今回の記事はマシニングセンターのプログラムで初心者には少し分かりづらい円弧補間について説明をします。
最後まで読むと、円弧補間プログラムをいろんな記述方法ができるようになります。
IJを使った円弧補間
円弧補間は回る方向でG2 、G3 の2つのGコードがあります。
G2 X_ Y_ I_ J_ F_ (時計回りCW)
G3 X_ Y_ I_ J_ F_ (反時計回りCCW)
アドレス | 入力するデータ |
---|---|
X | 円弧補間の終点 X 座標 |
Y | 円弧補間の終点 Y 座標 |
I | 始点から円弧中心までの X 距離 |
J | 始点から円弧中心までの Y 距離 |
F | 送り速度 |
I、Jのデータが0の場合省略できます。
一周円弧補間
一周円の場合は始点と終点が同じになるため、終点であるX_Y_の入力は不要になります。
G2 I_ J_ F_ (時計回りCW)
G3 I_ J_ F_ (反時計回りCCW)
Rを使った円弧補間
I、Jの代わりにRを使って入力することができます。
G2 X_ Y_ R_ F_ (時計回りCW)
G3 X_ Y_ R_ F_ (反時計回りCCW)
アドレス | 入力するデータ |
---|---|
X | 円弧補間の終点 X 座標 |
Y | 円弧補間の終点 Y 座標 |
R | 半径(注意1) |
F | 送り速度 |
(注意1)半径Rの入力は、始点から終点の角度により決まりがあります。
- 180度より小さい場合はRは正の値
(例) G2 X_ Y_ R60. - 180度より大きい場合はRは負の値
(例) G2 X_ Y_ R-60. - 180度の場合はRは正、負どちらでもOK
円弧補間のプログラム例
例1)円弧が小さい場合
右上がりの例(X0Y0からX100Y100へ)
G1 G90 X0 Y0 F500
X70.
G3 X100. Y30. J30. (G3 X100. Y30. R30. でも可)
G1 Y100.
左下がりの例(X100Y100からX0Y0へ)
G1 G90 X100. Y100. F500
Y30.
G2 X70. Y0. I-30. (G2 X70. Y0. R30. でも可)
G1 X0.
例2)円弧が大きい場合
下から上の例(X0Y0からX0Y40 へ)
G1 G90 X0 Y0
X70.
G3 X30. Y80. J50. (G3 X30. Y80. R-50.)
G1X0 Y40.
上から下の例(X0Y40からX0Y0 へ)
G1 G90 X0 Y40
X30. Y80.
G2 X70. Y0. I40. J-30. (G2 X70. Y0. R-50.)
G1X0
I_ J_ を指定するより R_ を指定の方が簡単ですが、cadcamで作られたプログラムは I_ J_が使われることが多いです。
例3)一周円弧の場合
円の中心 X100 Y50 円周上の点 X70 Y90 半径 50 の場合の例
G0 G90 Z100. S1000 M3
X100. Y50.
Z5.
G1Z-10.F500
G1 X70. Y90.
G3 I30. J-40.
G1 X100.Y50.
G0 Z100.
加工したい円周上に移動して G2 G3 I_ J_ で中心の位置を指示します。
上の例では 半径から I_ J_ を計算する必要があり面倒です。
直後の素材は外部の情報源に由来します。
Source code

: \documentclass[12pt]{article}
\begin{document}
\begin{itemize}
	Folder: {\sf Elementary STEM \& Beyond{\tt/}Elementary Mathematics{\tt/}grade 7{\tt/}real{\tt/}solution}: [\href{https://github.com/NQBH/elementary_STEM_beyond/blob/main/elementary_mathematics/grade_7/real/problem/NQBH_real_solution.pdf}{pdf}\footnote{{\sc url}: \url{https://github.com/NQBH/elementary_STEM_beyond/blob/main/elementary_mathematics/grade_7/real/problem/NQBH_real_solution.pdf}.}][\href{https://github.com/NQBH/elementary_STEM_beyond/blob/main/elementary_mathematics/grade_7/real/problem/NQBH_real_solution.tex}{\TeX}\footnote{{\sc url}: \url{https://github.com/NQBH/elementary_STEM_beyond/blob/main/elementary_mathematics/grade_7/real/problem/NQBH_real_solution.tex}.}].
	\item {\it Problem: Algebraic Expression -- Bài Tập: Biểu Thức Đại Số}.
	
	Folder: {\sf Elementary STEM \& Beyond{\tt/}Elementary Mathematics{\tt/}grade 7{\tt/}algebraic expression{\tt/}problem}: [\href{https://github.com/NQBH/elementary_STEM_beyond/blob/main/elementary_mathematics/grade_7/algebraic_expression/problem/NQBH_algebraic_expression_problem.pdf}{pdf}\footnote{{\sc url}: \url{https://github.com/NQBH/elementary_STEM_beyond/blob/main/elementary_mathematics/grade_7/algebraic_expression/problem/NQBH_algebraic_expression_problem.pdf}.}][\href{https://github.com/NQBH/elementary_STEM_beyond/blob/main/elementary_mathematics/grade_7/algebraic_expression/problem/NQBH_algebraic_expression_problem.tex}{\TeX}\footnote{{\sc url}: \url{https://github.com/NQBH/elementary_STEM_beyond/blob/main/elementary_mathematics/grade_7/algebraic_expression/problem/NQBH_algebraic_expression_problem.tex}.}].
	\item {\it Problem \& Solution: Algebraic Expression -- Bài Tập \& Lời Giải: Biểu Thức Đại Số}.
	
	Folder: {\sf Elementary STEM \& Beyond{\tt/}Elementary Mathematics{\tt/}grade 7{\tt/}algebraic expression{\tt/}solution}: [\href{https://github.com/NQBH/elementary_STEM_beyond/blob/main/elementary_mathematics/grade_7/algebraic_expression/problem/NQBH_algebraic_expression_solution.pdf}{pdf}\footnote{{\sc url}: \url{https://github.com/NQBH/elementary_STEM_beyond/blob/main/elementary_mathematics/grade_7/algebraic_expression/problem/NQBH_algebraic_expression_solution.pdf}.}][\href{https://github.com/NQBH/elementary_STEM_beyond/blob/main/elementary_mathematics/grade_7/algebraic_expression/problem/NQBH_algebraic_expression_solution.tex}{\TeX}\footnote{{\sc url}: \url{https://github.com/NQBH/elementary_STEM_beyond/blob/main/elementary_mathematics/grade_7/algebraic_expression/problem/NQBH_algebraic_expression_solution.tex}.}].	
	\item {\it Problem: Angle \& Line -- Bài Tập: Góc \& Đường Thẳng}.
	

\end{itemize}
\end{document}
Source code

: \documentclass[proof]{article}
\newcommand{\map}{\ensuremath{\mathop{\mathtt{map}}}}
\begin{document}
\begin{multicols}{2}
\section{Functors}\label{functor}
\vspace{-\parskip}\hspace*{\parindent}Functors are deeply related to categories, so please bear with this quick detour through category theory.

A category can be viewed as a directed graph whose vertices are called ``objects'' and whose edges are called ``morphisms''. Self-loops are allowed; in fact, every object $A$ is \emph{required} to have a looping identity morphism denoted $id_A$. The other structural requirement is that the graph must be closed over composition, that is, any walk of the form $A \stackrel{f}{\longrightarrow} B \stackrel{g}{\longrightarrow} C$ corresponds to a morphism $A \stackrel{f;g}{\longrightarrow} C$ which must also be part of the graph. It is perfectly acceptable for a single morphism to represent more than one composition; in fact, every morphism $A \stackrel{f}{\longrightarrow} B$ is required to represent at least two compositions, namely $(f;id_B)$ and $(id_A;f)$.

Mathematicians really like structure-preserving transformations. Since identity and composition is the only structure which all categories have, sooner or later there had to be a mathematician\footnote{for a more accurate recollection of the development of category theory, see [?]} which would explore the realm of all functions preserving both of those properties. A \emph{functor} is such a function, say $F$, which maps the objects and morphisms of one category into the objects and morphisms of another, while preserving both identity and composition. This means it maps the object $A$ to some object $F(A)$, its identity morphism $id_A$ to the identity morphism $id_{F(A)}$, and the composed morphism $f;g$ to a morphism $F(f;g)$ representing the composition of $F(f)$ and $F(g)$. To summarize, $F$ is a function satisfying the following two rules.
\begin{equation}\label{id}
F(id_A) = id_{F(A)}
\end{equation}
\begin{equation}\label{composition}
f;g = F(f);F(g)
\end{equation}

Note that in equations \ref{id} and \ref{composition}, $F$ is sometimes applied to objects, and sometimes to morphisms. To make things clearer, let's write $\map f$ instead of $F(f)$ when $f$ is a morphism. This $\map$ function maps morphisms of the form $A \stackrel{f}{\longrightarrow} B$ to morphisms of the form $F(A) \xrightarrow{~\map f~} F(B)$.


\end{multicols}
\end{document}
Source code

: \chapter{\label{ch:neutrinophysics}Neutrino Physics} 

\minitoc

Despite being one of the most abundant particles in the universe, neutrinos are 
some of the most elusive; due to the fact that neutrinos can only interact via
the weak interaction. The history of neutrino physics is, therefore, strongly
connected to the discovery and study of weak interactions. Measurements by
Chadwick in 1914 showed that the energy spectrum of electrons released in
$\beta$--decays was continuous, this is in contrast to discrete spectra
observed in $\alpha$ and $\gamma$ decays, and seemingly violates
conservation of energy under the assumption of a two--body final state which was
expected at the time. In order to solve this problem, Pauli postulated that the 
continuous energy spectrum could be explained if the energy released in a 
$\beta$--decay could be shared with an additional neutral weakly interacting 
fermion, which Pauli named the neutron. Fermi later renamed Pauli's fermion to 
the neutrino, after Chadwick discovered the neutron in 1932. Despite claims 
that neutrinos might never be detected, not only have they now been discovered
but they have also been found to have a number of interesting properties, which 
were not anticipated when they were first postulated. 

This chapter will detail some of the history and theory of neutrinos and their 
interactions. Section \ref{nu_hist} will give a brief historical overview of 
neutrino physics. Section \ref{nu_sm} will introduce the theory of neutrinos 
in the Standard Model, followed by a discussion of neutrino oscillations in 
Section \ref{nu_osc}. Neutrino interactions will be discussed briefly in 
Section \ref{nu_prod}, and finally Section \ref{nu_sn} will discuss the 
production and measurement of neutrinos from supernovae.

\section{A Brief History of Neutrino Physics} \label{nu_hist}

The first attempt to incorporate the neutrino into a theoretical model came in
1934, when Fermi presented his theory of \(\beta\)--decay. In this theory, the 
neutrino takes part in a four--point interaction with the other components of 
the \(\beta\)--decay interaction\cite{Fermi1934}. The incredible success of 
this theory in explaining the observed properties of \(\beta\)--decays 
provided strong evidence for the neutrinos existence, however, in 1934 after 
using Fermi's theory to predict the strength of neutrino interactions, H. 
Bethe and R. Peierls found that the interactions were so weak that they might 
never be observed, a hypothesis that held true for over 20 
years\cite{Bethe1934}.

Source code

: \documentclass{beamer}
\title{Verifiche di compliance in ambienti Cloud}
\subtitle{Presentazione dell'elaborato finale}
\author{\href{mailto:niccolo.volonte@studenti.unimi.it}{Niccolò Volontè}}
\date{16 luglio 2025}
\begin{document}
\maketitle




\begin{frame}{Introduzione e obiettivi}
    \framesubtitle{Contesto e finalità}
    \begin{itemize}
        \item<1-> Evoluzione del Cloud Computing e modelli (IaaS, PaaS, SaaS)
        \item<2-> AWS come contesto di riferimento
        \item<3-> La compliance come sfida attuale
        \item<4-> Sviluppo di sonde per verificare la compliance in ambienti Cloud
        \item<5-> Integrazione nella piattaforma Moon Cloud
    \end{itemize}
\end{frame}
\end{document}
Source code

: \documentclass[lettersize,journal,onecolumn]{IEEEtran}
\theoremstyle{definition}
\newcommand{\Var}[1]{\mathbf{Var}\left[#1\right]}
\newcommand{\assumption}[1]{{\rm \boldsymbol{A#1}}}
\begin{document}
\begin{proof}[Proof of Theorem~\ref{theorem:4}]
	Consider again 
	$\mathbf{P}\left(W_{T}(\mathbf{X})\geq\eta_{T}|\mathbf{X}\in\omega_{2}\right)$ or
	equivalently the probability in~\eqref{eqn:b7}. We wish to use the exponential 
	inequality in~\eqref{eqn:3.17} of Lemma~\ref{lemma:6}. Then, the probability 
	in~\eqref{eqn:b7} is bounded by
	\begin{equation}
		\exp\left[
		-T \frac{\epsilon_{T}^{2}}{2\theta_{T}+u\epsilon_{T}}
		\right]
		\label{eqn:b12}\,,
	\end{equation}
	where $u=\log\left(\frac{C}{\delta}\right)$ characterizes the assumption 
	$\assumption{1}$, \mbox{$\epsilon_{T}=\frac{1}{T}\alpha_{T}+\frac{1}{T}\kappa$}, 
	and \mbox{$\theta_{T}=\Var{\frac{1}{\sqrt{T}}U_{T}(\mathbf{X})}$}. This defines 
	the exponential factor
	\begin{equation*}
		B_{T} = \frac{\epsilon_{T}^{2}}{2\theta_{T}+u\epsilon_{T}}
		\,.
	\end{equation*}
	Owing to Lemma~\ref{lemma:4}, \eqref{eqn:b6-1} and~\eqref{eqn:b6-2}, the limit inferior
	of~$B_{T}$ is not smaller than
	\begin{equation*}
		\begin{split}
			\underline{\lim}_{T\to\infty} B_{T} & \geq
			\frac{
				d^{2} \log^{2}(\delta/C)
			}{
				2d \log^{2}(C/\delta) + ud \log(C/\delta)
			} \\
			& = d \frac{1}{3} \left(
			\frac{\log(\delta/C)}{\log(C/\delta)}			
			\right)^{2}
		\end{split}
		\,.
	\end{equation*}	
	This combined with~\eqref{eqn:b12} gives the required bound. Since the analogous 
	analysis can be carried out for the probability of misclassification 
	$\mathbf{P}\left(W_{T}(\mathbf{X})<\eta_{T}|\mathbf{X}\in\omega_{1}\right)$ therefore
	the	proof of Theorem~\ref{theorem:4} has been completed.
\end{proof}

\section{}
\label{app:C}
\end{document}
穴加工で使うときはG91のインクレメンタル指令で作る方が簡単です。
円の中心 X100 Y50 半径 50 の場合の例
G0 G90 Z100. S1000 M3
X100. Y50.
Z5.
G1Z-10.F500
G1 G91 Y50.
G3 (I0) J-50.
G1 Y-50.
G0 G90 Z100.
最初の例と比べて入力する円弧補間に関係する数字が半径の50だけになりました。同じ穴が複数ある場合はサブプログラムを使い、穴の大きさが変わる場合は半径を変数にすると効率的にプログラムが作れます。
円弧補間のまとめ
時計回り
G2 X_ Y_ I_ J_ F_ 又は G2 X_ Y_ R_ F_
反時計回り
G3 X_ Y_ I_ J_ F_ 又は G3 X_ Y_ R_ F_
以上です。
最後まで読んでいただきありがとうございました。